2 Catatan Presiden Joko Widodo Soal Polemik Penetapan Tersangka Kepala Basarnas
Utama

2 Catatan Presiden Joko Widodo Soal Polemik Penetapan Tersangka Kepala Basarnas

Meliputi koordinasi antara instansi dan evaluasi penempatan perwira militer yang menempati jabatan sipil.

Ady Thea DA
Bacaan 3 Menit
Presiden Joko Widodo.Foto: RES
Presiden Joko Widodo.Foto: RES

Polemik penanganan perkara dugaan korupsi pengadaan barang dan jasa di Basarnas oleh Komisi Pemberantasan Korupsi (KPK) dan TNI mendapat perhatian banyak kalangan. Bahkan Presiden Joko Widodo pung angkat bicara menanggapi silang pendapat penanganan perkar yang ditengarai melibatkan perwira TNI aktif itu.

Presiden Joko Widodo setidaknya terdapat 2 hal menjadi perhatiannya. Pertama, persoalan itu dinilai sebagai masalah koordinasi antara instansi. Masing-masing instansi diminta untuk menjalankan sesuai kewenangannya sebagaimana aturan yang berlaku. Yakni antara KPK dan Pusat Polisi Militer (Puspom) TNI.

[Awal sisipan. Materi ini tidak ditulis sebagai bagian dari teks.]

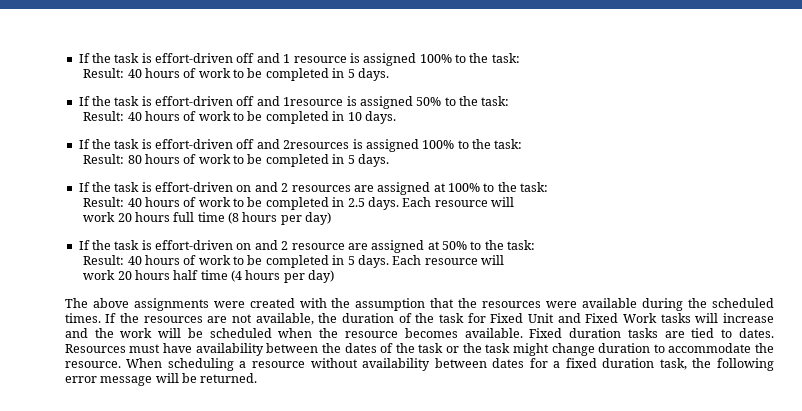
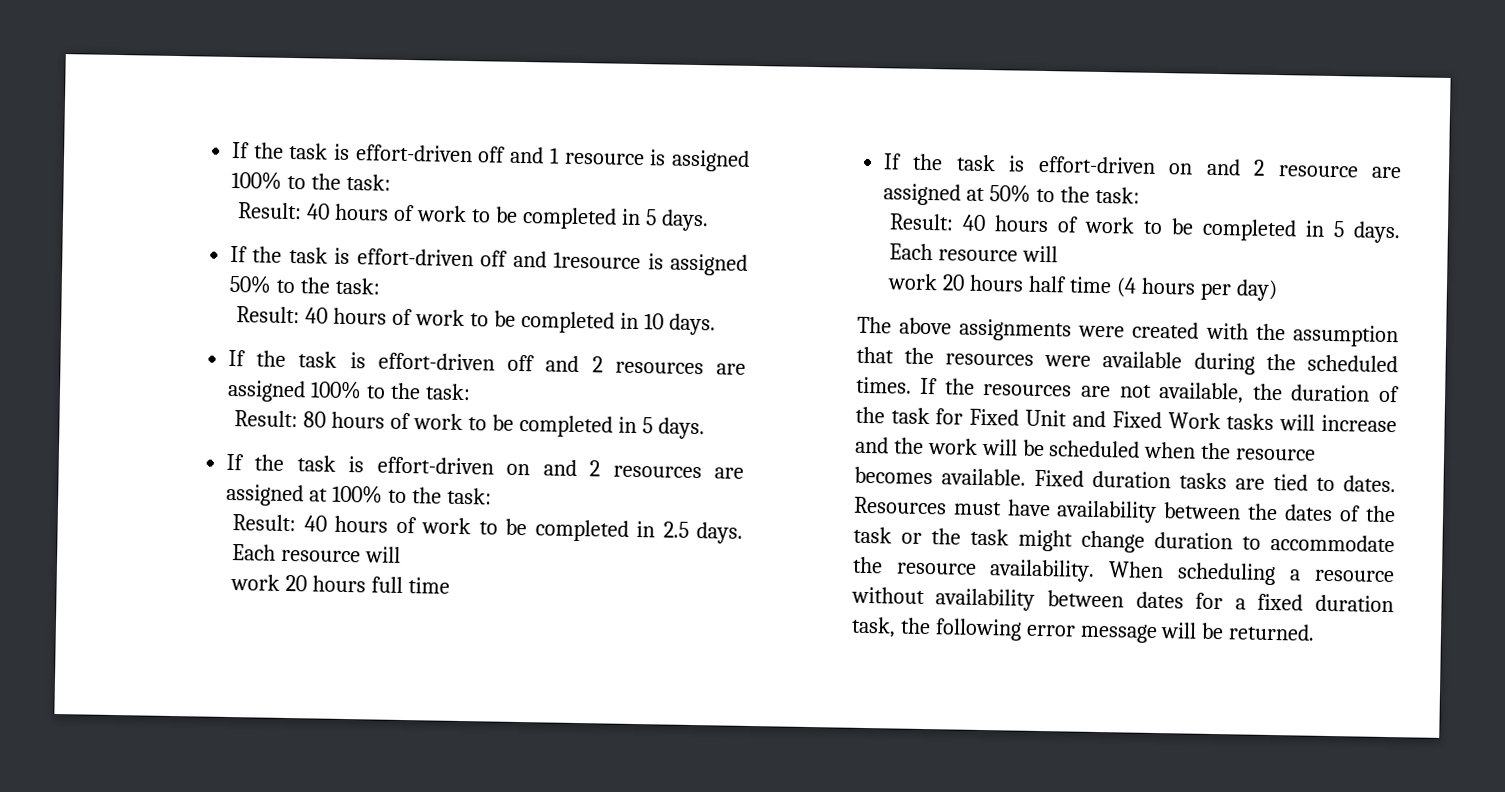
[283,139,363,149] 2resources is -> [591,356,746,375] 2 resources are
[228,212,332,225] (8 hours per day) -> (450, 585) none
[64,361,121,368] resource. -> [895,559,1096,582] resource availability.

“Sudah, kalau itu dilakukan, rampung,” katanya kepada wartawan di sela kegiatan peresmian Sodetan Ciliwung di Inlet Sodetan Kali Ciliwung, Senin (31/07/2023) kemarin.

Kedua, yang disebut Presiden Jokowi tentang evaluasi terhadap penempatan perwira TNI pada jabatan sipil. Dia menyebut semuanya akan dievaluasi tak hanya di lembaga sipil seperti Basarnas. Evaluasi itu ditujukan salah satunya untuk mencegah agar tidak terjadi lagi penyelewengan misalnya korupsi di tempat-tempat yang penting.

Terpisah, Ketua Perhimpunan Bantuan Hukum dan HAM Indonesia (PBHI) Nasional, Julius Ibrani menegaskan peraturan yang berlaku sudah sangat kuat memberi kewenangan KPK untuk menangani perkara korupsi termasuk yang menjerat perwira TNI. Menurutnya, UU No.19 Tahun 2019 tentang Perubahan atas UU No.30 Tahun 2002 tentang Komisi Pemberantasan Tindak Korupsi dan UU No.34 Tahun 2004 tentang Tentara Nasional Indonesia (TNI) secara jelas dan terang memberi landasan hukum yang kuat untuk memproses perkara dugaan korupsi di Basarnas melalui pengadilan umum (Tipikor), bukan peradilan militer.

Baca juga:

Julius menilai, tidak perlu ada koneksitas dalam menangani kasus tersebut karena secara mutlak berada dalam ranah proses penegakan hukum sipil. Nah, UU No.31 Tahun 1997 tentang Peradilan Militer menjadi alasan keberatan yang digunakan Puspom TNI terhadap penetapan tersangka Kepala Basarnas Marsekal Madya TNI Henri Alfiandi dan Koorsmin Kabasarnas Letkol Arfi Budi Cahyanto. Padahal UU 31/1997 selama ini dikenal sebagai instrumen impunitas bagi militer yang melakukan pidana umum.